Strengthening my glutes, core and posterior chain, or back muscles, with back stretches, hip extensions in the bridge position and abdominal crunches should help with my back curve, she says. She asks how much time I spend sitting at my computer… how long is this piece of string?

She circles me, scribbling notes on her pad. “Your scapulae, or shoulder blades, show winging and protraction – more in the right shoulder, which is also in a slight depressed position.” Great… I’m so out of whack even my shoulders are depressed. “The serratus anterior muscle is key to stabilising the scapulae and the shoulder girdle – choose exercises that help develop this muscle and your rotator cuff muscles,” she concludes. She suggests shoulder shrugs, push-ups, planks, oblique punches and shoulder packing (squeezing my shoulder blades together for five to 10 seconds by moving my arms behind my body).
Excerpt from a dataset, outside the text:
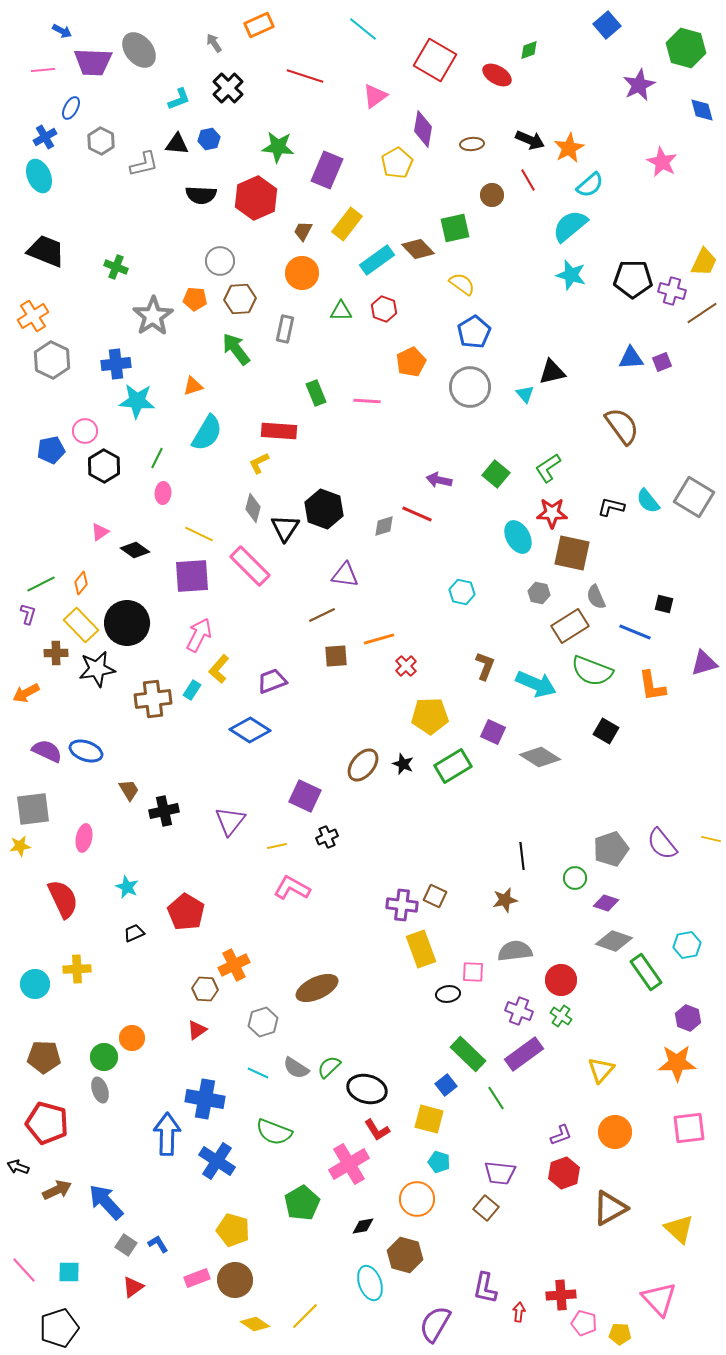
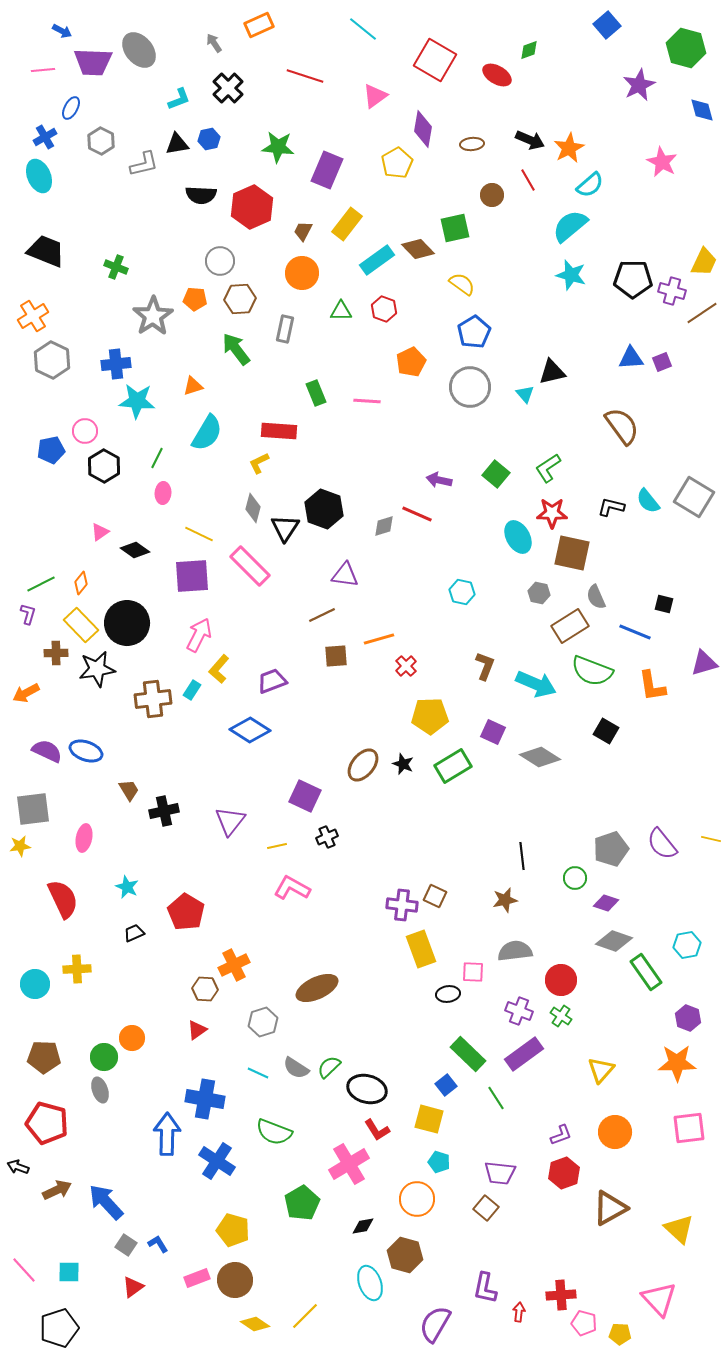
black triangle at (177, 144): rotated 15 degrees counterclockwise
red hexagon at (256, 198): moved 4 px left, 9 px down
I feel inspired to sign up for one of her Pilates classes, but the restorative Gold Cellular Age-Restore face therapy awaits, a facial blending gold and frankincense from the gardens of Ethiopia. All that’s missing is some myrrh… Therapist Henrietta begins by massaging a gold cleanser with babassu oil, sea buckthorn (a herb high in Omega 7 and Vitamins A, C and E) and jasmine into my face. It turns from oily to milky as she rubs. Next up is an earthy-smelling hyaluronic serum with boswellia extract and argan oil.

Using a handheld sonic wave therapy device – a combination of anti-ageing LED lights for sensitive, rosacea-prone and combination skin – she ensures the creams penetrate to my skin’s deeper layers. The machine glides painlessly across my face. At the end, she leaves my skin covered in a thin film, which she says will dissolve. It does – into rather a pleasant glow.


The Bottom Line

Bhuti is a welcome urban oasis of calm. The yoga class was one of the calmer I’ve done – slow, relaxing and very spiritual – and though I usually like a more dynamic, athletic practice, my body seemed grateful for the change of pace.

My skin was was left plumped and with a visibly dewy glow. I wouldn’t advise it for people who have oily/combination skin (or those wanting immediate lifting and toning - the facial strokes were gentle, relaxing and calming, as opposed to stimulating), but it was just what my dry skin needed.

And since the postural analysis, Fischer’s words have been ringing in my ears whenever I’m hunching over my laptop – and I’ve been doing press-ups and push-outs on my bedroom wall ever since.

Spa Junkie paid £110 for 90 minutes of treatment, unlimited yoga and fitness classes and access to the members’ space.